[Record extracts]
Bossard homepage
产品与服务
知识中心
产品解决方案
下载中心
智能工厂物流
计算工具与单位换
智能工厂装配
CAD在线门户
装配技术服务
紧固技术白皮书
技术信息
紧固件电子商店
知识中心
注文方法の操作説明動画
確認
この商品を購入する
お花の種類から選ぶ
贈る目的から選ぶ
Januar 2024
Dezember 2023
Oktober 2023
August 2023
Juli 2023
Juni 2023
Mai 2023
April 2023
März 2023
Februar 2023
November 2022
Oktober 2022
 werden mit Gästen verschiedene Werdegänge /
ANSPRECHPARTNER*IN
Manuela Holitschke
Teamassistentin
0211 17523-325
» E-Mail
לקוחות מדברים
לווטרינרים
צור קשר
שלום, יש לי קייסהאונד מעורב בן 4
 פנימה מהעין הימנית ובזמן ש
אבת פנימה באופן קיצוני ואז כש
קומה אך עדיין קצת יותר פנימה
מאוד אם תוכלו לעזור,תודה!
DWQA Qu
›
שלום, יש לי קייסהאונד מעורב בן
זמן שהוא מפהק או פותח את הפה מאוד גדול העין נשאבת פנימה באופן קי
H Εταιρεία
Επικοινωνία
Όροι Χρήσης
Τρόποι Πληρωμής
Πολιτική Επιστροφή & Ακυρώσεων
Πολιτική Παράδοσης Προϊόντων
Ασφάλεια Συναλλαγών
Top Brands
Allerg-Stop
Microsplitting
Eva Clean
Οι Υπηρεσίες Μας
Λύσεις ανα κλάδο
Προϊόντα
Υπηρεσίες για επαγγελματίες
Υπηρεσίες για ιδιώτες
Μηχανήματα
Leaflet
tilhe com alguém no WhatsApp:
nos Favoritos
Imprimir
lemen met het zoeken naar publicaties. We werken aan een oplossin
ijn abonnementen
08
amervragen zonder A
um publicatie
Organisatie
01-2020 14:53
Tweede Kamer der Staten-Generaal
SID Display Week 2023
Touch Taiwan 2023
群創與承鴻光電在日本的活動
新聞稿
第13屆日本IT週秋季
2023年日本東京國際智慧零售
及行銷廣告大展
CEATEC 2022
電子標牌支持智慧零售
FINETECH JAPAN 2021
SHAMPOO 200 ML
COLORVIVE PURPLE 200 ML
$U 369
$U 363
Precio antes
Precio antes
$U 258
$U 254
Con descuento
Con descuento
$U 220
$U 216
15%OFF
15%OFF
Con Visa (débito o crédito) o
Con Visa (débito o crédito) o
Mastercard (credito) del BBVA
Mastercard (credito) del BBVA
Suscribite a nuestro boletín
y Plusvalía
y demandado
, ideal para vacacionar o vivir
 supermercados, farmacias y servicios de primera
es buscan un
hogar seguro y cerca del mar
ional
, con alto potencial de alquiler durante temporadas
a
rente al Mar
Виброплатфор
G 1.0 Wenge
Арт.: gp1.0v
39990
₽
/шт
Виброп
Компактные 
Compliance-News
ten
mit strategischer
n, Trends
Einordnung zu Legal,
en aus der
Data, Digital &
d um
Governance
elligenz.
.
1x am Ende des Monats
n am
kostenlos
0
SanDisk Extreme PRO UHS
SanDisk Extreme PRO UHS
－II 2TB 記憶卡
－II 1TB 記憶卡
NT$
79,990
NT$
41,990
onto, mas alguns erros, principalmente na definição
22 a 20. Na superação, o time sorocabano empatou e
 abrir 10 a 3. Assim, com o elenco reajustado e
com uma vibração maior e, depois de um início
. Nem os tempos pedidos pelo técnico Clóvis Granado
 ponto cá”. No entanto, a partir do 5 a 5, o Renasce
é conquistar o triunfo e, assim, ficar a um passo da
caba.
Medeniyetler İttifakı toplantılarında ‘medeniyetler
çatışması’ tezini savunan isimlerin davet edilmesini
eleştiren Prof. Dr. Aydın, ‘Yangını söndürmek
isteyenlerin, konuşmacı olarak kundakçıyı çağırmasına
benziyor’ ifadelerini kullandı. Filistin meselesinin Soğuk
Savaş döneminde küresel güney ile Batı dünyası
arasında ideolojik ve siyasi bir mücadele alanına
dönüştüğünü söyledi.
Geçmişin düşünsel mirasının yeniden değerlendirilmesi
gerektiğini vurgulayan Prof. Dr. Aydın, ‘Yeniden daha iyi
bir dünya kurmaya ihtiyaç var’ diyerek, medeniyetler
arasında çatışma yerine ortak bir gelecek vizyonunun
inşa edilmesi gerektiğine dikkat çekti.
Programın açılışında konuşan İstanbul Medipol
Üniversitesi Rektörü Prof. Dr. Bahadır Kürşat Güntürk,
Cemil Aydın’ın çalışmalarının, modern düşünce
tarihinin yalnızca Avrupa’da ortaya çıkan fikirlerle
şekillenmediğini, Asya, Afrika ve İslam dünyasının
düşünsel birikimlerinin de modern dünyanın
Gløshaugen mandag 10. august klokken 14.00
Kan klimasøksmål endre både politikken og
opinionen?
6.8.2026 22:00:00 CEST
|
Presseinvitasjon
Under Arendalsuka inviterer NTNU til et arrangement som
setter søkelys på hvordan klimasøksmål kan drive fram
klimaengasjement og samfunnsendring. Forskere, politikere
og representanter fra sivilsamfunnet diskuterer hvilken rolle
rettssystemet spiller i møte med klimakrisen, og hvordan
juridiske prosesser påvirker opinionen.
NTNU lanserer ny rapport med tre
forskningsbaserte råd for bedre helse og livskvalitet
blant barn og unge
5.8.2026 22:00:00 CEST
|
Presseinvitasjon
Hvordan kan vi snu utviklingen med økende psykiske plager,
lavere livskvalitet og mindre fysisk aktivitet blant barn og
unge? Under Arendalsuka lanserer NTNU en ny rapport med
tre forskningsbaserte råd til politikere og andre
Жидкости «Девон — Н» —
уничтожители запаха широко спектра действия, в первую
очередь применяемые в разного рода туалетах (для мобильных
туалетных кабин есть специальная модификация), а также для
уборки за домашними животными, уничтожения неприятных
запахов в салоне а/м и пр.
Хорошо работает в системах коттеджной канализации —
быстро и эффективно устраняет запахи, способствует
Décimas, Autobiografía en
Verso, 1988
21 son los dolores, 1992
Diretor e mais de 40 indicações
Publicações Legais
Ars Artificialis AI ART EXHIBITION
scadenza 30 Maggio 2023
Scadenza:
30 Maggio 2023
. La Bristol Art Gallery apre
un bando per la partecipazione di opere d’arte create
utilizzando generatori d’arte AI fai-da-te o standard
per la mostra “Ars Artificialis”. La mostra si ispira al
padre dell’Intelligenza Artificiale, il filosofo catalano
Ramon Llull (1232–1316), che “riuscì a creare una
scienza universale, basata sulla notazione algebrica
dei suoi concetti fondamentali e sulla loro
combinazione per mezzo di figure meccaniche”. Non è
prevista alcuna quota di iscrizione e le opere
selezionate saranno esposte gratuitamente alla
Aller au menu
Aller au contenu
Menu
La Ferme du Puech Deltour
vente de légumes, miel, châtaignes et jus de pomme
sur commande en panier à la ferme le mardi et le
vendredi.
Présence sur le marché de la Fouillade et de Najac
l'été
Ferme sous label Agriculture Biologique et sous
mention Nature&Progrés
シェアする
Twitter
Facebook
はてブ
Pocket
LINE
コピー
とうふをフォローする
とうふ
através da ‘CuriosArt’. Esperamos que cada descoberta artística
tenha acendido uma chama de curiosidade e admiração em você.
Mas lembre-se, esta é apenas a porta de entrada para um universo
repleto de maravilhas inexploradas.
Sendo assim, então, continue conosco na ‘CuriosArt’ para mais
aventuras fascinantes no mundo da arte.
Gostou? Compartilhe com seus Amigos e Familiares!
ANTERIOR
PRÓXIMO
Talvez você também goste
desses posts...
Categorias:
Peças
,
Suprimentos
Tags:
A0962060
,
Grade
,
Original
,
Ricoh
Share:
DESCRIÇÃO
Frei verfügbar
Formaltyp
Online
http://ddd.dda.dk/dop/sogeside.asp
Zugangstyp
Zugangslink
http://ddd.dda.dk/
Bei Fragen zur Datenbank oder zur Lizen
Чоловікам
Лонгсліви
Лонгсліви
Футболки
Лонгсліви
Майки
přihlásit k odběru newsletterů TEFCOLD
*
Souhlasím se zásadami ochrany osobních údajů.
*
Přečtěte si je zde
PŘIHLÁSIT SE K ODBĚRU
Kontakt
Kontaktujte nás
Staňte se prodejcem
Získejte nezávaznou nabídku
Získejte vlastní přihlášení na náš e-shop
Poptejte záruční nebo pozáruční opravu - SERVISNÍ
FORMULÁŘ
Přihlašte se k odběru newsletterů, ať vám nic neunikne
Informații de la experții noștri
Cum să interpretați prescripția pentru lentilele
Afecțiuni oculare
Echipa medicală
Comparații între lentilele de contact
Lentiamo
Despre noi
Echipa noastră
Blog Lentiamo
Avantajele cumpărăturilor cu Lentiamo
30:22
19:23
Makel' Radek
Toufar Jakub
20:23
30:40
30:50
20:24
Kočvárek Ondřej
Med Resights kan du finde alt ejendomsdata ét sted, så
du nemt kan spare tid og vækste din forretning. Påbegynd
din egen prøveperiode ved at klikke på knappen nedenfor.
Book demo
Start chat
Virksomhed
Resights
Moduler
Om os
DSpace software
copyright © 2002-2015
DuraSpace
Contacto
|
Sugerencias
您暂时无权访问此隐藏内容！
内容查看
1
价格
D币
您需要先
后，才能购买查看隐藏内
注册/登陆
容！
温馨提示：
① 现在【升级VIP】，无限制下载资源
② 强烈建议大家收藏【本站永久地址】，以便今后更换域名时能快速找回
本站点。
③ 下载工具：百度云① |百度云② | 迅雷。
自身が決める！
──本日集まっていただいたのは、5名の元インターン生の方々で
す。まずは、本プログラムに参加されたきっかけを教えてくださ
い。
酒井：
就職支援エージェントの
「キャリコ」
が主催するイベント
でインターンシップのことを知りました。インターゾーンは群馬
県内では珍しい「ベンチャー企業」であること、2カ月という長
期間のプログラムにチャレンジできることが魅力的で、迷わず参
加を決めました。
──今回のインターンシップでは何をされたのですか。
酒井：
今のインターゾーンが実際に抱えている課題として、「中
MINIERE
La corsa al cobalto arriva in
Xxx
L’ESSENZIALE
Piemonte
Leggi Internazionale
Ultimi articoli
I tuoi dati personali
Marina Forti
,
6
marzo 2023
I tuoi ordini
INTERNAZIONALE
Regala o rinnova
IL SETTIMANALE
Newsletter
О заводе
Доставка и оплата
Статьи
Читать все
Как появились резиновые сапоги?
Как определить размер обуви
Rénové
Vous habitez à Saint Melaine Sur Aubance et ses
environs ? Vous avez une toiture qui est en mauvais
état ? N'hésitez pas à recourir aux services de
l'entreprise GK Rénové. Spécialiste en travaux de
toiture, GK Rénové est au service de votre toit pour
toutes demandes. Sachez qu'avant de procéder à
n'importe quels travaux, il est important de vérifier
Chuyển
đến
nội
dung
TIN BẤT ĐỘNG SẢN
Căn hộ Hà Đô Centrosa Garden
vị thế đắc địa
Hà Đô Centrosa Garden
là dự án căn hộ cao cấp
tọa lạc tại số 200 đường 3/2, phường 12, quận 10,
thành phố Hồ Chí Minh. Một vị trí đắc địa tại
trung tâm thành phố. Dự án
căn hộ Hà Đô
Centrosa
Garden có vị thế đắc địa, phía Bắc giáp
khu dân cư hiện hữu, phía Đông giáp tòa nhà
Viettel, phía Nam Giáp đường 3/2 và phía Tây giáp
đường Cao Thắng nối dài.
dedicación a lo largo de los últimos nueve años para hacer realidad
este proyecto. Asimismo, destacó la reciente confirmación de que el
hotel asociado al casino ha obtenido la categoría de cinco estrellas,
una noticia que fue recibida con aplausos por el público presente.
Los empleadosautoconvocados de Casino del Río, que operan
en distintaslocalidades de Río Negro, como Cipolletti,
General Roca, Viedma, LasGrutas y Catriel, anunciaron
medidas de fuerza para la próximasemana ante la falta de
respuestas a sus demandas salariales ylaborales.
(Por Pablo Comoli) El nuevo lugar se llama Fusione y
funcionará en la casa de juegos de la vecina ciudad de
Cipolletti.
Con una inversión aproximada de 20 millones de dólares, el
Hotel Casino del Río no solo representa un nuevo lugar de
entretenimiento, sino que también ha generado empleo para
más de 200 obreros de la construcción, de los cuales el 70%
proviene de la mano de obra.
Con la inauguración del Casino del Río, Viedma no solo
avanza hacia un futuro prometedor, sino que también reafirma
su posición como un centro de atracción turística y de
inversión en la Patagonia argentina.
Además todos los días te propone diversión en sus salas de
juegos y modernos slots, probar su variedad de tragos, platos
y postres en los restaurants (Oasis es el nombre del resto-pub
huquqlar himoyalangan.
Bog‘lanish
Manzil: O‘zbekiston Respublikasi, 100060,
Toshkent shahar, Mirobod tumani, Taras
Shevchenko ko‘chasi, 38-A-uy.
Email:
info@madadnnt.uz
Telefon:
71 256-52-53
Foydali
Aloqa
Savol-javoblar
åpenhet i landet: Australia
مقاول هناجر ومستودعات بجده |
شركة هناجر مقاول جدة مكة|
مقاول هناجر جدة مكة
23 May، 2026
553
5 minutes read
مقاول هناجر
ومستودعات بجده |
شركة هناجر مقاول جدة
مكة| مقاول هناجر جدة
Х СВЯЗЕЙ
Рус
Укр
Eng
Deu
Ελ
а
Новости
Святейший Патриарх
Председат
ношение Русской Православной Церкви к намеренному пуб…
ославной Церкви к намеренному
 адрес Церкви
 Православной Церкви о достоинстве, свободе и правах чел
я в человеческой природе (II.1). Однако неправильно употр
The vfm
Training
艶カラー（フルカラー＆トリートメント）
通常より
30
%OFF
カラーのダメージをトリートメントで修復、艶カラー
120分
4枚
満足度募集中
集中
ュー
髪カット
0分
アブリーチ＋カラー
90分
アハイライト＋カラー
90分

[Exercise details]
Start at the line holding "avanza hacia un" and retype each line through the end of the material above, both included.

[Your response]
avanza hacia un futuro prometedor, sino que también reafirma
su posición como un centro de atracción turística y de
inversión en la Patagonia argentina.
Además todos los días te propone diversión en sus salas de
juegos y modernos slots, probar su variedad de tragos, platos
y postres en los restaurants (Oasis es el nombre del resto-pub
huquqlar himoyalangan.
Bog‘lanish
Manzil: O‘zbekiston Respublikasi, 100060,
Toshkent shahar, Mirobod tumani, Taras
Shevchenko ko‘chasi, 38-A-uy.
Email:
info@madadnnt.uz
Telefon:
71 256-52-53
Foydali
Aloqa
Savol-javoblar
åpenhet i landet: Australia
مقاول هناجر ومستودعات بجده |
شركة هناجر مقاول جدة مكة|
مقاول هناجر جدة مكة
23 May، 2026
553
5 minutes read
مقاول هناجر
ومستودعات بجده |
شركة هناجر مقاول جدة
مكة| مقاول هناجر جدة
Х СВЯЗЕЙ
Рус
Укр
Eng
Deu
Ελ
а
Новости
Святейший Патриарх
Председат
ношение Русской Православной Церкви к намеренному пуб…
ославной Церкви к намеренному
 адрес Церкви
 Православной Церкви о достоинстве, свободе и правах чел
я в человеческой природе (II.1). Однако неправильно употр
The vfm
Training
艶カラー（フルカラー＆トリートメント）
通常より
30
%OFF
カラーのダメージをトリートメントで修復、艶カラー
120分
4枚
満足度募集中
集中
ュー
髪カット
0分
アブリーチ＋カラー
90分
アハイライト＋カラー
90分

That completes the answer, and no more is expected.